つまり、調べた情報から「次の打ち手」を見つけられなければ、リサーチはしなかったに等しいわけで、仮説をリサーチで検証するから効果的と思われる「次の打ち手」が見えてくるのです。
・伝説のコピーライターとして知られるデイヴィッド・オグルヴィ氏・・・クリエイティブ部門の人の多くは「リサーチに対してアレルギー反応を起こしがち」・・・一方で「しかし私の経験では、これは実際とは反対だ」とも述べているのです(p31)
まず最初に仮説ありきで、仮説に基づいてリサーチしたり、同僚やお客様やお店の人に聞いたりしていきます。このように仮説をリサーチで検証し、ブラッシュアップまたは方向転換して、プロトタイプを作っては、また検証していくのです。
この大元となる仮説をいかに引き出すのか、というのが壁が大きいように感じました。仮説を立てることができるということは、それだけ情報を持っていなくてはいけないし、日頃から問題意識を持っていないと難しいのではないかと思うのです。本書では「なんとなく」の感覚で仮説を出すと表現していますが、仮説の難しさを表現しているということなのでしょう。

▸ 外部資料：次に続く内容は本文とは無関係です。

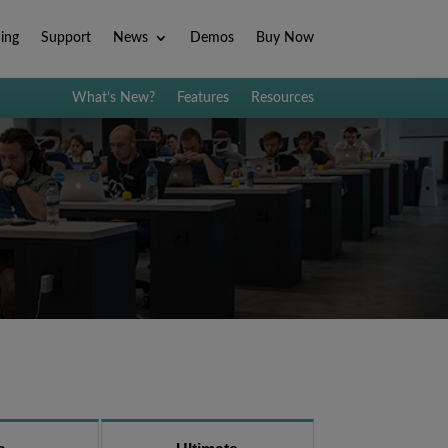
ning
Support
News
Demos
Buy Now
What’s New?
Features
Resources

著者は新商品開発を開発するときには、競合商品も含めた消費の本質的な価値を探り、仮説を立てるために、会社の従業員や関係者に対面で聞き取り調査をしているという。壁を破るためにはできるだけ多くの情報が必要ということなのでしょう。
・「なんとなくの感覚」で「ターゲット」「セールスポイント」の「仮説」を出す(p67)

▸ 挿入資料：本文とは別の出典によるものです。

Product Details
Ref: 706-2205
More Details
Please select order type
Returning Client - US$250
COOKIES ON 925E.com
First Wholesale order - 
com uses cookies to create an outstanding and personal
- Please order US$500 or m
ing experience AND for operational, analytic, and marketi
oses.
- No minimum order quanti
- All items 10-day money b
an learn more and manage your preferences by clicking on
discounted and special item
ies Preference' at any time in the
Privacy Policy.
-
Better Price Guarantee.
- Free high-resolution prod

商品開発リサーチでいっぱいいっぱいになって、4章以降の市場分析、顧客分析、競合分析は流して読んでしまいました。この本を読んで商品開発は、どんな天才でも、最初からヒット商品を作れるわけではなく、テストをしてみてその結果を見ながら軌道修正していることがわかりました。テストを何度も繰り返すことで天才になれるのです。
電通の仕事のやり方を知りたい方には、ぴったりの一冊ではないでしょうか。成果を求められる商品開発の大変さも伝わってきました。阿佐美さん、良い本をありがとうございました。
この本で私が共感した名言
・YouTubeは、当初は動画を使った出会い系サイトとしてサービスを開始・・・リサーチ結果から、YouTubeは「セールスポイント」を出会い系サイトではなく「動画共有サイト」に特化させるべく方向転換します(p35)
・デイヴィッド・オグルヴィ氏も、すべてをリサーチでテストせよという趣旨の言葉を残しています(p129)
・ファネル転換率を分析し、ボトルネックを見つけていく・・例えば、「商品の認知率が5%→1回は購入してくれた使用経験者が1%→リピート購入者が0.8%(p273)
【私の評価】★★★★☆(83点)
目次
第1章 売れない商品は「ターゲット」「セールスポイント」がズレている
第2章 「ターゲット」「セールスポイント」を絞り込む3つのステップ
第3章 リサーチの実践1 アイデアを形にして検証するリサーチ
第4章 リサーチの実践2 ヒットをつくる「市場分析」
第5章 リサーチの実践3 ヒットをつくる「顧客分析」
第6章 リサーチの実践4 ヒットをつくる「競合分析」
第7章 リサーチの実践5 ヒットをつくる「自社分析」
第8章 リサーチの実践6 売り続けるためのリサーチ
第9章 リサーチにつまずいたら読む章
著者経歴
阿佐見 綾香 (あさみ あやか)・・・株式会社電通 第2統合ソリューション局マーケティングプランニング部 戦略プランナー。早稲田大学卒業後、2009 年株式会社電通入社。以来、戦略プランナー。電通のマーケティング部門にて、新入社員教育プログラムの1つ「マーケティング・リサーチ研修」を毎年担当。さらに、業界初の女性マーケティング専門チームGIRL'S GOOD LAB(旧・電通ギャルラボ)に参画。電通ダイバーシティ・ラボに参画し、「LGBT ユニット」のリーダーとして、日本のLGBTQ+ の課題と、LGBTQ+を中心に広がる消費に関する日本唯一(2012 年、2015年当時)の大規模なLGBTQ+調査を実施。